### YOUR INSTRUCTIONS:
Return, word for word, the stretch of the passage on child support compliance interviews from "The fact that" through "in subsequent studies.".

EXERCISE PASSAGE Start Marker

The fact that this element is very labour-intensive is moderated by two considerations. First, the P.E.I. research has laid the groundwork for much of what would be required in other jurisdictions. The interview guides will undoubtedly be modified somewhat based on what we have learned, but the work on those would be substantially reduced. To the extent that the interview guides resemble those used in P.E.I., the coding scheme would be similar. We learned valuable lessons about techniques for locating respondents which would contribute in other jurisdictions. The approach of sending introductory letters appears to have worked well, and a similar approach would likely be appropriate in most jurisdictions. Experience in conducting the interviews and analyzing the results will certainly result in some efficiencies in subsequent studies.
The second consideration is that the interviews, as a research tool, are so critical to the primary purpose of the research. Simply put, there is no other comparable source of information from which to examine the full range of factors influencing compliance. There are certainly limitations to the interviews. We recognize that in some cases the responses obtained may not be accurate, and that some respondents may attempt to use the interview for purposes contrary to ours. We also recognize that our interpretations of the responses will reflect, to some extent, biases of the researchers. Nonetheless, this element of the research was intended to be exploratory. There is little similar research available in Canada or elsewhere, and the questions we are attempting to answer are complex and may well involve a variety of interdependent factors which may at times be contradictory. Thus, as an early step in trying to understand why some paying parents pay child support in full and others don’t, the interviews with parents have been essential. As we have seen in the previous chapter, they have provided us with many insights and have helped to support some of the observations derived from other sources. It would not be possible, without this research tool, to pursue the broad question of why people comply or don’t comply.

EXERCISE PASSAGE End Marker
EXTRACTED ENTRIES Start Marker

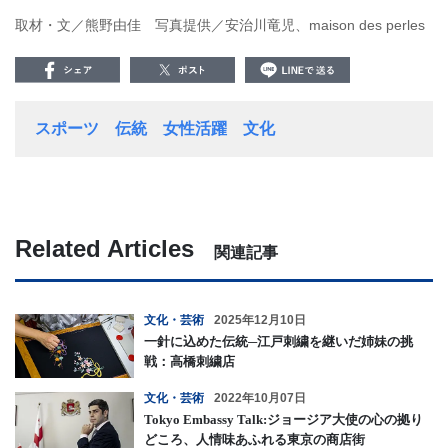
取材・文／熊野由佳 写真提供／安治川竜児、maison des perles
スポーツ
伝統
女性活躍
文化
Related Articles
関連記事
文化・芸術
2025年12月10日
一針に込めた伝統─江戸刺繍を継いだ姉妹の挑
戦：高橋刺繍店
文化・芸術
2022年10月07日
Tokyo Embassy Talk:ジョージア大使の心の拠り
どころ、人情味あふれる東京の商店街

EXTRACTED ENTRIES End Marker

### TASK OUTPUT:
The fact that this element is very labour-intensive is moderated by two considerations. First, the P.E.I. research has laid the groundwork for much of what would be required in other jurisdictions. The interview guides will undoubtedly be modified somewhat based on what we have learned, but the work on those would be substantially reduced. To the extent that the interview guides resemble those used in P.E.I., the coding scheme would be similar. We learned valuable lessons about techniques for locating respondents which would contribute in other jurisdictions. The approach of sending introductory letters appears to have worked well, and a similar approach would likely be appropriate in most jurisdictions. Experience in conducting the interviews and analyzing the results will certainly result in some efficiencies in subsequent studies.